Behind Every Door. It was different with Baudelaire and De Quincey. They both affected me deeply, even though there was no relation between their writing and my own life. But their voices were so unique that they did not let themselves be imitated. It was a music too original and deep for anyone to extract a simple melody that could be copied. A true influence is much more than a particular aesthetic teaching or the emulation of a literary form or style; it is a sudden awakening into the world’s immediate reality, discovering anew and as if from its deepest origins the worth of words and images, the categorical purity of the first names of things. I had been living in Granada for seven years when one day, that summer, steeped in Baudelaire and De Quincey, I saw it for the first time. I saw what stood before my eyes and I saw myself from the outside. In my pocket there was an envelope with a month’s pay. It was cash, not much of it but still comforting in its concreteness. I had spent the morning in the office, my boss was gone and in the August lull almost no one came. I had eaten at a cheap local place where I was already a regular. I crossed the Gran Vía and went down the Zacatín, shady and cool on that relatively mild afternoon. My head was filled with De Quincey’s vexed peregrinations down Oxford Street, and Baudelaire’s through Paris, with their ecstatic glimpses of urban beauty and noise, their raptures, their visions of opium and hunger. When I came to the Plaza Bib-Rambla, it was as if I had landed in a strange seaside town, exotic and unknown, a dazzling souk somewhere on the Silk Road. The same square I had crossed so many times before seemed aflame with beauty. Tall lime trees overrun with birds; flower stands; the sound of water in the fountain; the hulking tower of the cathedral rising over the rooftops; the bronze angel with his sword above the chapel of the Tabernacle; the clamor of voices blending with the noise of water and the sound of birds; young women wearing miniskirts again now that it was summer; the shining pulp of figs that Gypsy women dunked in buckets of cold water before they peeled and sliced them; the big bright billboard for Winston cigarettes, with Rita Hayworth in the black dress she wore as Gilda.
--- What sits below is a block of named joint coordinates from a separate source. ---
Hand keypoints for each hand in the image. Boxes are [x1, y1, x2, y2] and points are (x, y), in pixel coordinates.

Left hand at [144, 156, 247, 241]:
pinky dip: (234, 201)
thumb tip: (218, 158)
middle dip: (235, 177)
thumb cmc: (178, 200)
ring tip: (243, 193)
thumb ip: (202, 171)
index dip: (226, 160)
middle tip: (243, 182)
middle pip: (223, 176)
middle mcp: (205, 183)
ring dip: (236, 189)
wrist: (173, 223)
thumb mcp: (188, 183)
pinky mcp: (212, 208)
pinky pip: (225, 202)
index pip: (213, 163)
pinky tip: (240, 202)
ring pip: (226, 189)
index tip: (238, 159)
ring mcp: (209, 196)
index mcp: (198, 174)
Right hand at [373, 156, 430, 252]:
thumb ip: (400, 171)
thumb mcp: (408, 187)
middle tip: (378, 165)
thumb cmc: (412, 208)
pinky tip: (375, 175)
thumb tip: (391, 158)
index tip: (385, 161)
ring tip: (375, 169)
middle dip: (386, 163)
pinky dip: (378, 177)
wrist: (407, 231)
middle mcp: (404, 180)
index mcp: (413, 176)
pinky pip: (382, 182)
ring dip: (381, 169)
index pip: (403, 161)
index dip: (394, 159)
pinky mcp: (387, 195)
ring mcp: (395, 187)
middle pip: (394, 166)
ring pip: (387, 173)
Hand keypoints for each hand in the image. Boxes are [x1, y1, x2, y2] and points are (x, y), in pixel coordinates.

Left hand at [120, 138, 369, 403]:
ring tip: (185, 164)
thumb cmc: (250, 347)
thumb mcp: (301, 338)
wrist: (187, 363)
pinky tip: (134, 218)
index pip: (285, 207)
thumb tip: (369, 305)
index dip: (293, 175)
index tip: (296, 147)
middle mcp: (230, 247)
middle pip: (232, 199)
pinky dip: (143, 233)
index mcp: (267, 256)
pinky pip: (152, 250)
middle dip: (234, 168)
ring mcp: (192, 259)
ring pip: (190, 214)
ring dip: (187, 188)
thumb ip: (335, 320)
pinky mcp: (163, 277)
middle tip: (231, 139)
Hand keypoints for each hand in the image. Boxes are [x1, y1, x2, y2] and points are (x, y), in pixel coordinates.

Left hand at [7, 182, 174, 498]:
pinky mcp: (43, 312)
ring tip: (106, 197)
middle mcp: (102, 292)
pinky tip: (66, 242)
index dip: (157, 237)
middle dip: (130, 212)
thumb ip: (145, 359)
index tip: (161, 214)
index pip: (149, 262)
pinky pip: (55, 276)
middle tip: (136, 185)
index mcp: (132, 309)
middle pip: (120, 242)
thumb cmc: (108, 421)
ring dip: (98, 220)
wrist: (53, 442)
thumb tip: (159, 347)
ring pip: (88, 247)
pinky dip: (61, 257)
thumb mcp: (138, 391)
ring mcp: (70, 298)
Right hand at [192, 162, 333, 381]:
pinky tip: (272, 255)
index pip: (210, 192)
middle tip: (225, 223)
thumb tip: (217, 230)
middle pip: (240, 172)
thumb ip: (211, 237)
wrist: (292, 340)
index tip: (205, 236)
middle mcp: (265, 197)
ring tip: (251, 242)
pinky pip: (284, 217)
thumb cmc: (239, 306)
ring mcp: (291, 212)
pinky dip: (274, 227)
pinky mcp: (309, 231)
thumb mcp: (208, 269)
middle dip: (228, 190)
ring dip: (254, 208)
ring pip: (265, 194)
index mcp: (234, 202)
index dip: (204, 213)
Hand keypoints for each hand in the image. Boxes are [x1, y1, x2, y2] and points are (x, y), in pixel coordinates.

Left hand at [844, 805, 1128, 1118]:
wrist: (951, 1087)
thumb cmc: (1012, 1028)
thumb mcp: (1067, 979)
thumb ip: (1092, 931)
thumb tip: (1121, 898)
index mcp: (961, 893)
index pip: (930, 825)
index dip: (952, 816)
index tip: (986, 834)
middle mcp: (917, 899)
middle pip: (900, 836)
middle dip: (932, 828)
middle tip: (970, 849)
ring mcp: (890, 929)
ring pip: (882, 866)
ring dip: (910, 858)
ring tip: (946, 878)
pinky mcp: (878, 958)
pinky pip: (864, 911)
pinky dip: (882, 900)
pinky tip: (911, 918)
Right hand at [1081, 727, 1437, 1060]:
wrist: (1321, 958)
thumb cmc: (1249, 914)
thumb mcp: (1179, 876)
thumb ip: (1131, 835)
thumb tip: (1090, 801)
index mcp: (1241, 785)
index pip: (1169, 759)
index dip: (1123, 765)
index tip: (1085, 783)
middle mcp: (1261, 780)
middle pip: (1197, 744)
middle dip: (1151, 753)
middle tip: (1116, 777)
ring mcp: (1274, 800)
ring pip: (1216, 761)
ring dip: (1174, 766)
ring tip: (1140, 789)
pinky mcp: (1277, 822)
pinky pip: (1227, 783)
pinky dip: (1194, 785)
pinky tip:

Voyage au Bout de Soi-Même. Baudelaire’s invitation to a voyage was happening to me, in my own city, free of charge and just a few blocks from the office where I worked. I looked and listened to the city until my mind began to dissolve in it as in an opium dream, and I saw myself as well from the outside. I saw the silhouette of a man walking alone in the crowd: a prince in disguise, says Baudelaire; a homeless man; a spy; an opium addict; a photographer; a foreign agent, shadowing strangers; a kindly man moving through Dublin with a potato in the pocket of his coat; a man in love, turning every corner with a shudder of anticipation; a man come back from far away, from other lives and regions of time; a castaway, shipwrecked in the city’s desert island, blinkered with thick glasses, like Pessoa or like Benjamin, carrying on his back a satchel, a large, worn, dark satchel, that he is never without.
[Translated from the Spanish by Guillermo Bleichmar]
1 From Un andar solitario entre la gente by Antonio Muñoz Molina (Seix Barral, S.A.).